Уже не помню сейчас точную дату, знаю только, что это было весной, когда знакомые позвонили мне по моему московскому телефону:
— Послушайте, Ираклий! Вас интересует письмо Лермонтова? Подлинное. И, кажется, еще неизвестное.
Что это, шутка? В трубке слышится дружный хохот, голоса: «Что, молчит?», «Он жив?», «Представляю себе его видик!».
Может быть, розыгрыш?… Нет! Голос, который произнес эти ошеломившие меня фразы, принадлежит женщине серьезной, уважаемой, умной, немолодой, наконец! Положительной во всех отношениях! Конечно, это чистая правда! Вот радость!
Начинаю выражать восторги, ахать, шумно благодарить собеседницу.
— Чтобы увидеть это письмо, — говорит она уже совершенно серьезно, — вам придется ехать в Актюбинск… Почему в Актюбинск? Потому что письмо находится там! — И снова смеется. — Вот уж правда, что на ловца и зверь бежит! Новая тема для ваших рассказов. Кроме лермонтовского письма, — продолжает она, словно решила меня дразнить, — там, говорят, есть еще кое-что. И, кажется, даже много «кое-чего». У нас сейчас сидит доктор Михаил Николаевич Воскресенский. Он только что из Актюбинска. И расскажет вам все это, конечно, лучше меня. Передаю ему трубку…
То, что я услышал от Михаила Николаевича Воскресенского, заинтриговало меня еще больше.

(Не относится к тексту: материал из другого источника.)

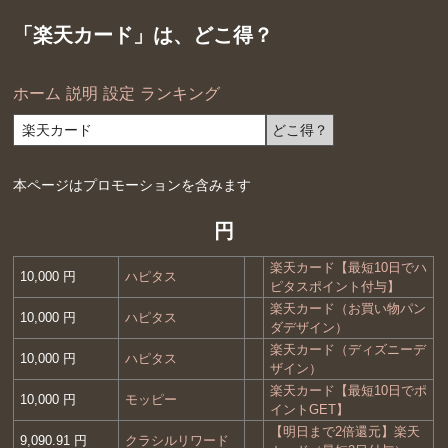
「楽天カード」は、どこ得？
ホーム
説明
設定
ランキング
本ページはプロモーションを含みます
円
楽天カード【最短10日でハ
10,000 円
ハピタス
ピタスポイント付与】
楽天カード（お買い物パン
10,000 円
ハピタス
ダデザイン）
楽天カード（ディズニーデ
10,000 円
ハピタス
ザイン）
楽天カード【最短10日でポ
10,000 円
モッピー
イントGET】
【明日まで2倍還元】楽天
9,090.91 円
クラシルリワード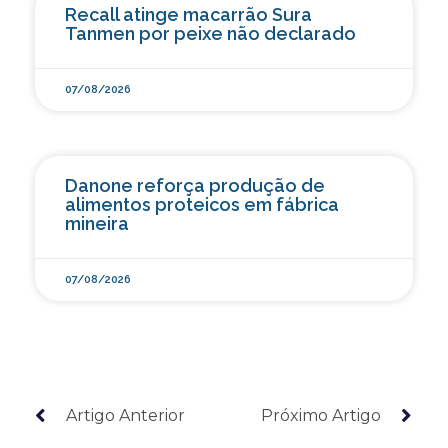
Recall atinge macarrão Sura
Tanmen por peixe não declarado
07/08/2026
Danone reforça produção de
alimentos proteicos em fábrica
mineira
07/08/2026
Artigo Anterior
Próximo Artigo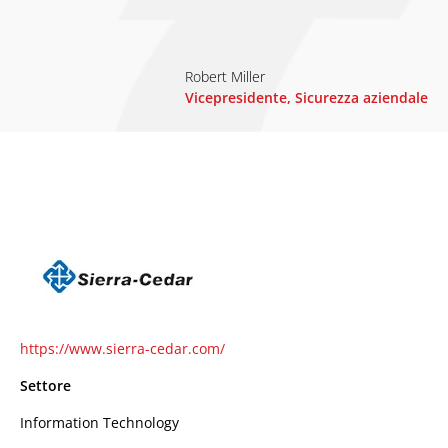
Robert Miller
Vicepresidente, Sicurezza aziendale
https://www.sierra-cedar.com/
Settore
Information Technology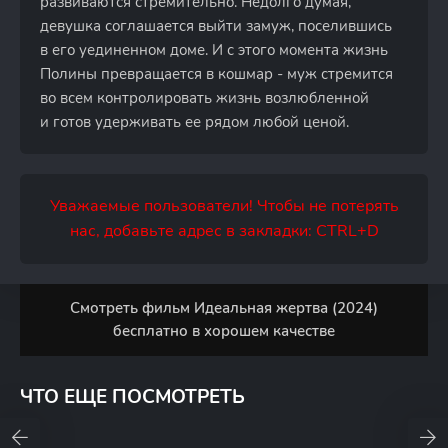
развиваются стремительно. Недолго думая,
девушка соглашается выйти замуж, поселившись
в его уединенном доме. И с этого момента жизнь
Полины превращается в кошмар - муж стремится
во всем контролировать жизнь возлюбленной
и готов удерживать ее рядом любой ценой.
Уважаемые пользователи! Чтобы не потерять
нас, добавьте адрес в закладки: CTRL+D
Смотреть фильм Идеальная жертва (2024)
бесплатно в хорошем качестве
ЧТО ЕЩЕ ПОСМОТРЕТЬ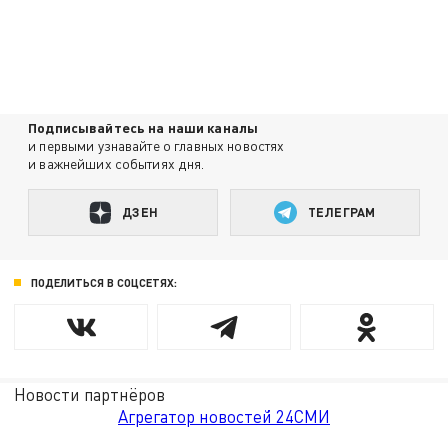
Подписывайтесь на наши каналы
и первыми узнавайте о главных новостях
и важнейших событиях дня.
ДЗЕН
ТЕЛЕГРАМ
ПОДЕЛИТЬСЯ В СОЦСЕТЯХ:
Новости партнёров
Агрегатор новостей 24СМИ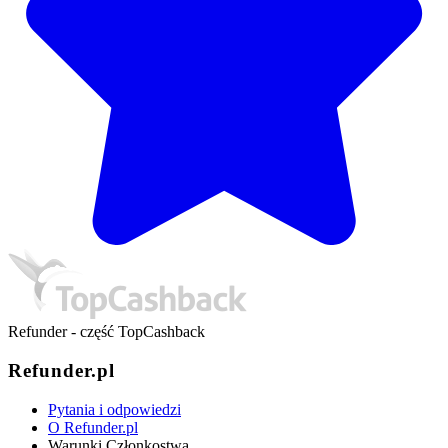
Refunder - część TopCashback
Refunder.pl
Pytania i odpowiedzi
O Refunder.pl
Warunki Członkostwa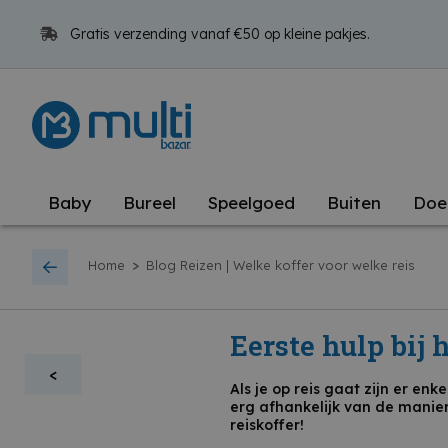
Gratis verzending vanaf €50 op kleine pakjes.
Baby
Bureel
Speelgoed
Buiten
Doe
>
Home
Blog Reizen | Welke koffer voor welke reis
Eerste hulp bij 
<
Als je op reis gaat zijn er en
erg afhankelijk van de manier
reiskoffer!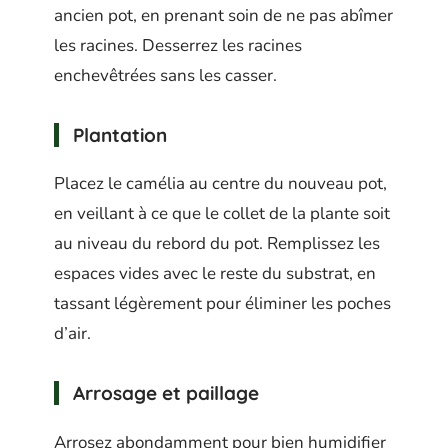
ancien pot, en prenant soin de ne pas abîmer
les racines. Desserrez les racines
enchevêtrées sans les casser.
Plantation
Placez le camélia au centre du nouveau pot,
en veillant à ce que le collet de la plante soit
au niveau du rebord du pot. Remplissez les
espaces vides avec le reste du substrat, en
tassant légèrement pour éliminer les poches
d’air.
Arrosage et paillage
Arrosez abondamment pour bien humidifier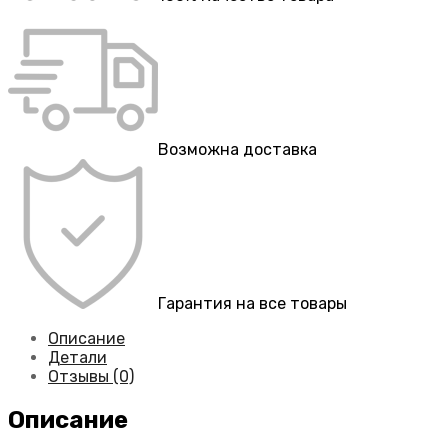
Возможна доставка
Гарантия на все товары
Описание
Детали
Отзывы (0)
Описание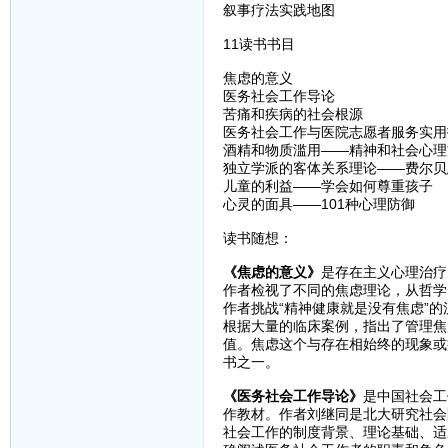
叙事疗法实践地图
11读书书目
焦虑的意义
医务社会工作导论
苦痛和疾病的社会根源
医务社会工作与医院志愿者服务实用
酒精和物质滥用——精神和社会心理
独立学派的客体关系理论——费尔贝
儿童的利益——学会如何尊重孩子
心灵的面具——101种心理防御
读书随想：
《焦虑的意义》
是存在主义心理治疗
作者检视了不同的焦虑理论，从哲学
作者挑战“精神健康就是没有焦虑”
根据大量的临床案例，指出了管理焦
值。焦虑这个与存在相始终的现象或
书之一。
《医务社会工作导论》
是中国社会工
作教材。作者刘继同是北大研究社会
社会工作的制度背景、理论基础、适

— Пользуясь любезностью наших общих друзей, обращаюсь к вам за советом, — начал он негромко и осторожно. — Дело в том, что проживающая в Актюбинске Ольга Александровна Бурцева уполномочила меня переговорить в Москве о судьбе принадлежащих ей рукописей. Кроме письма Лермонтова, у нее хранятся письма других писателей. Все это она хотела бы предложить в один из московских архивов. Вы, насколько я знаю, связаны с Государственным литературным архивом, и, если не возражаете, мне хотелось бы подробнее поговорить обо всем этом при личном свидании.